One of the things I like about bakers balance scales is that they are
very rugged, and they are designed so you can scale dough on
them. With digital scales, I would not want to cut a ball of dough
in half on the scales.... they wouldn't survive that very
often. With a balance pan, there is no problem doing this.
Also, while I use digital scales a lot, I find many bakers become
digitally obsessed. Yes, your scales are accurate to 2 grams. But,
when your recipe calls for 1,800 grams of flour and 1,200 grams of
water, even being within 25 to 50 grams is probably close enough for
the home baker. The bread will come out fine. But.... the digits
are there... glowing at you.... demanding you be precise.
When I weigh yeast, I want to be right on as a small error there can
be pretty significant. But for the larger quantity ingredients, no,
you don't need to be within .1 grams, or even 10 or 20 grams. And
the bread will still be fine.
When I was teaching my part time employees to scale dough, I always
had to spend a lot of time telling them, "When you use the digital
scales, being within 10 grams on a loaf of bread is good enough. You
don't have to be spot on." It took them time to accept
this. Usually we had to weigh a number of finished loaves to show
them that we were always at, or above, the state weight, and being 10
grams under on the dough was OK. And that it was a LOT faster to get
within 10 grams than to try to be right on every time.

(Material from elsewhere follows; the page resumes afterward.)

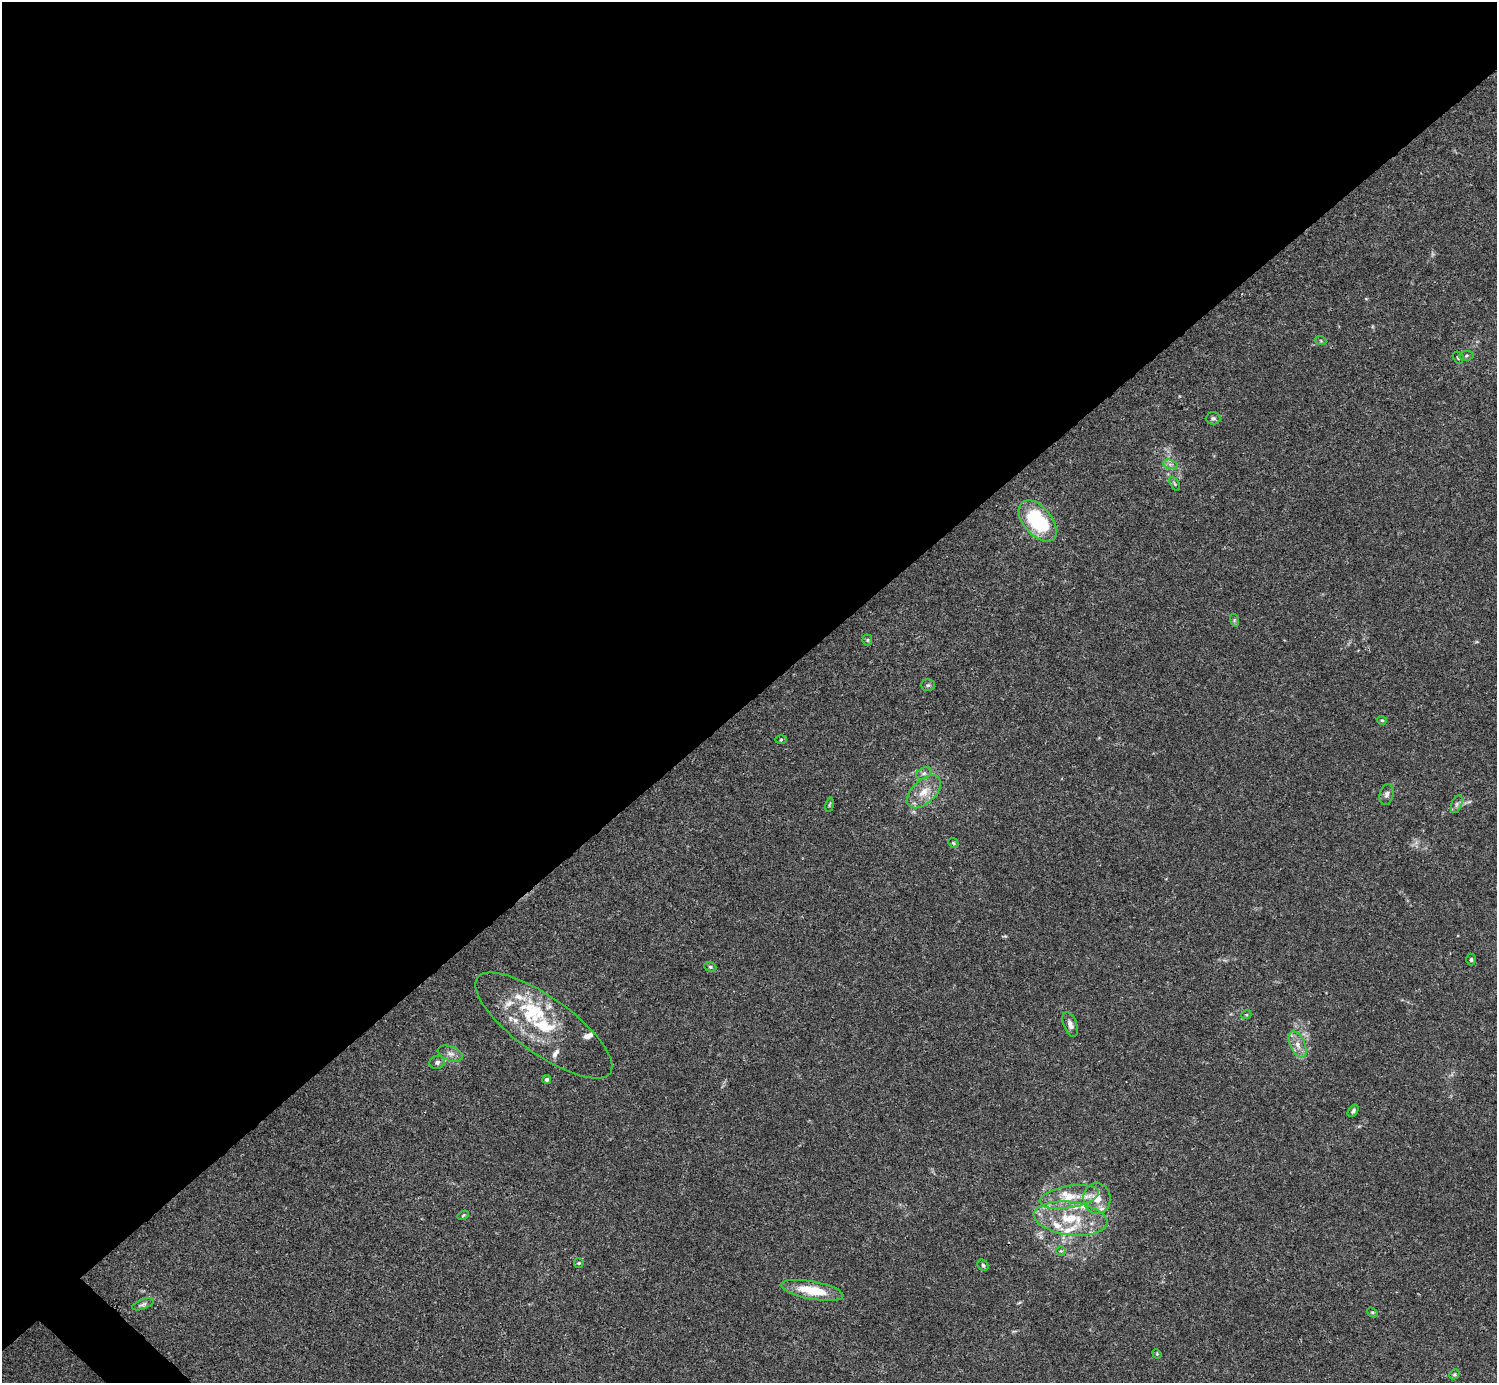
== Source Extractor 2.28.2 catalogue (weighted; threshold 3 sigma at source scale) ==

With balance pans, we made our own counter weights. We used a lot of
5lb bottles of honey, and we were annoyed at the thought of throwing
them away (they were a kind of plastic that we can't recycle
locally). We cut some up into scoops to measure ingredients. And
still had a lot. None of us went fishing, so we couldn't use them to
float lines. And then... we realized we could fill them with salt to
the weights of our loaves. So, we peeled off the labels, put masking
tape on the bottles, and put the bottles and caps on the digital
scales. Then we added salt until they weighed what we needed, capped
the bottles, and wrote the sort of loaf it was for on the
tape. "Kaiser roll 125 grams" "1.5lb loaf" "1.75 lb loaf" and so on.